##### Exercise data #####

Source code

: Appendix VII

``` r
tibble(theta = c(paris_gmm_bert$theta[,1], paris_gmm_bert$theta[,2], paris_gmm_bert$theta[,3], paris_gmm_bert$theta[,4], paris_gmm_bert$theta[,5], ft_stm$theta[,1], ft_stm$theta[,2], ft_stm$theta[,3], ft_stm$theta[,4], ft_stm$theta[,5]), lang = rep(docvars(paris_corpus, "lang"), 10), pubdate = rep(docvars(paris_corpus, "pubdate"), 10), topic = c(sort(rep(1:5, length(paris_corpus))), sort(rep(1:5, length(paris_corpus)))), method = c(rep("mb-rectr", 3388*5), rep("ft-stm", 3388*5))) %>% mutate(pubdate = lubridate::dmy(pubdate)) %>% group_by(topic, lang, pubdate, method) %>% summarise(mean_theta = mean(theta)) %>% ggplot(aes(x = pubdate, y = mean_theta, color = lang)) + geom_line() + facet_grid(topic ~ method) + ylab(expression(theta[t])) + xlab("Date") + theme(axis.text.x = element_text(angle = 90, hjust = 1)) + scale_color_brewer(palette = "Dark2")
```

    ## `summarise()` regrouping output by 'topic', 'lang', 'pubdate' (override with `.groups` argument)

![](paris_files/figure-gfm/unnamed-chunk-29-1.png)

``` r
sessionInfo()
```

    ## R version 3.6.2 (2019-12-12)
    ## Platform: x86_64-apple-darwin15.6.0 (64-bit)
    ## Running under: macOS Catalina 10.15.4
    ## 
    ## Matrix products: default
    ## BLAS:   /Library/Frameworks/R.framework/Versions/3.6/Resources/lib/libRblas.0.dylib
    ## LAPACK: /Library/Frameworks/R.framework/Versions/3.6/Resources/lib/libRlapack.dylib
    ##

#####
##### Exercise data #####

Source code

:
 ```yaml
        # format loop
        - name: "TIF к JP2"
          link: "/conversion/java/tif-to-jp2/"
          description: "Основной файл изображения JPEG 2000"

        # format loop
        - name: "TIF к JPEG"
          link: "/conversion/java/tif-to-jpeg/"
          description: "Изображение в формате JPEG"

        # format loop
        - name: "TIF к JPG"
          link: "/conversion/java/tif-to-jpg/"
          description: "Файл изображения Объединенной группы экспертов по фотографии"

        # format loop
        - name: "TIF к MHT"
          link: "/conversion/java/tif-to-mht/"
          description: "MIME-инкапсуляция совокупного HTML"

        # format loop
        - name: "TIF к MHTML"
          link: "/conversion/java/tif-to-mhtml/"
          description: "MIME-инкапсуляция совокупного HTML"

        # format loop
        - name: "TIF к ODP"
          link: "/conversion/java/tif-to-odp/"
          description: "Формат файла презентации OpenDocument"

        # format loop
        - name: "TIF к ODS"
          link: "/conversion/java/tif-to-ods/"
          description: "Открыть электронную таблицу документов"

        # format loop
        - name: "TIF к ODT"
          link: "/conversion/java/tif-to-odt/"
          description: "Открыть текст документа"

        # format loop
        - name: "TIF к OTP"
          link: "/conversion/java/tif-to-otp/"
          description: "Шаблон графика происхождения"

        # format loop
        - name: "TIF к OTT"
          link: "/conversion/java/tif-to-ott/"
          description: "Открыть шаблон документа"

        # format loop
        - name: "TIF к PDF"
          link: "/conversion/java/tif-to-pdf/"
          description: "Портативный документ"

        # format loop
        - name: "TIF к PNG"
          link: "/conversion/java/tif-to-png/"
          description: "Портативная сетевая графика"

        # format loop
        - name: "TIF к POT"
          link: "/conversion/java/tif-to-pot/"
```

#####
##### Exercise data #####

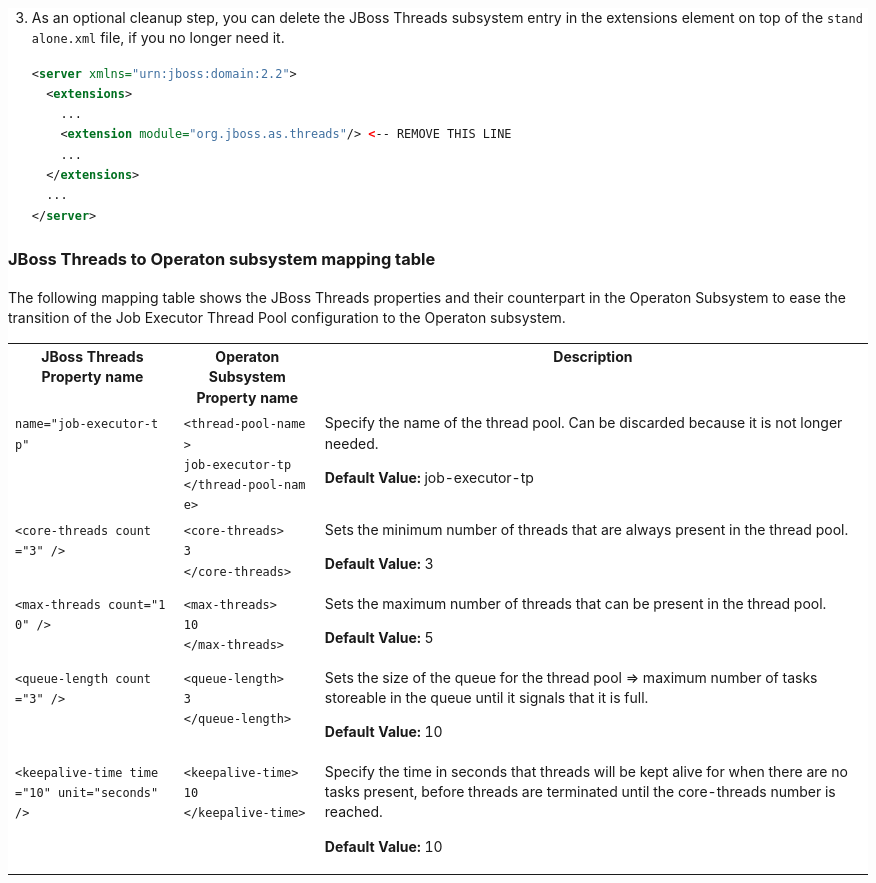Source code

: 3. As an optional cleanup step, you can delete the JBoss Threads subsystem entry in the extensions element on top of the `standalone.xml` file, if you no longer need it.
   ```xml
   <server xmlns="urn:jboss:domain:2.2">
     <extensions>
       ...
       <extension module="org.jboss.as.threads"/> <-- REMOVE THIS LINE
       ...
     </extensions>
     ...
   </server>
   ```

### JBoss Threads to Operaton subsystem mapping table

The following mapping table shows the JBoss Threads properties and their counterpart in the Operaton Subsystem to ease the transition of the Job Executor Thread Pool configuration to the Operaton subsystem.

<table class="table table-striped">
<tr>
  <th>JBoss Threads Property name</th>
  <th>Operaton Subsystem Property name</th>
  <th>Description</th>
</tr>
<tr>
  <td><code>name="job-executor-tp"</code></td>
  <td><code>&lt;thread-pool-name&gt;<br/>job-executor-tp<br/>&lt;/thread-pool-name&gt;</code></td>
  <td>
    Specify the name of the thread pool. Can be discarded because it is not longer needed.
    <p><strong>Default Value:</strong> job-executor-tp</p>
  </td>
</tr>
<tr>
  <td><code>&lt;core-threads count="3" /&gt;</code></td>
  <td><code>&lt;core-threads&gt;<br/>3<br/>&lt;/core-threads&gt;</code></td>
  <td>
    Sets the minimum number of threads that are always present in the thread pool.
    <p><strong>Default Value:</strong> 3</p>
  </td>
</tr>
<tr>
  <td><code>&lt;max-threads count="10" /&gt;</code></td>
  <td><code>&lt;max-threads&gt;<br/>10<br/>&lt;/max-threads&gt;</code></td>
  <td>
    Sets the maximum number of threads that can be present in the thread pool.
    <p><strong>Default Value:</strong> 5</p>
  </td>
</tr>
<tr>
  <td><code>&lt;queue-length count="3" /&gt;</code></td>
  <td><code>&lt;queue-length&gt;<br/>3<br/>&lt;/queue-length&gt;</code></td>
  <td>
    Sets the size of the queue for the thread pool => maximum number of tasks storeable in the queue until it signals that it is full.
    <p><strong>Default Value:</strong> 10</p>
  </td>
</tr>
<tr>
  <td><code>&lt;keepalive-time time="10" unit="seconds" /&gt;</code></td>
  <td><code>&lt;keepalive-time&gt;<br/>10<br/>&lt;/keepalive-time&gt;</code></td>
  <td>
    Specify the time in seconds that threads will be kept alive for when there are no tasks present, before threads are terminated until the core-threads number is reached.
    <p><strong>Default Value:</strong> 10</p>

#####

Copy each line of the material where "документа" is found.

          description: "Открыть текст документа"
          description: "Открыть шаблон документа"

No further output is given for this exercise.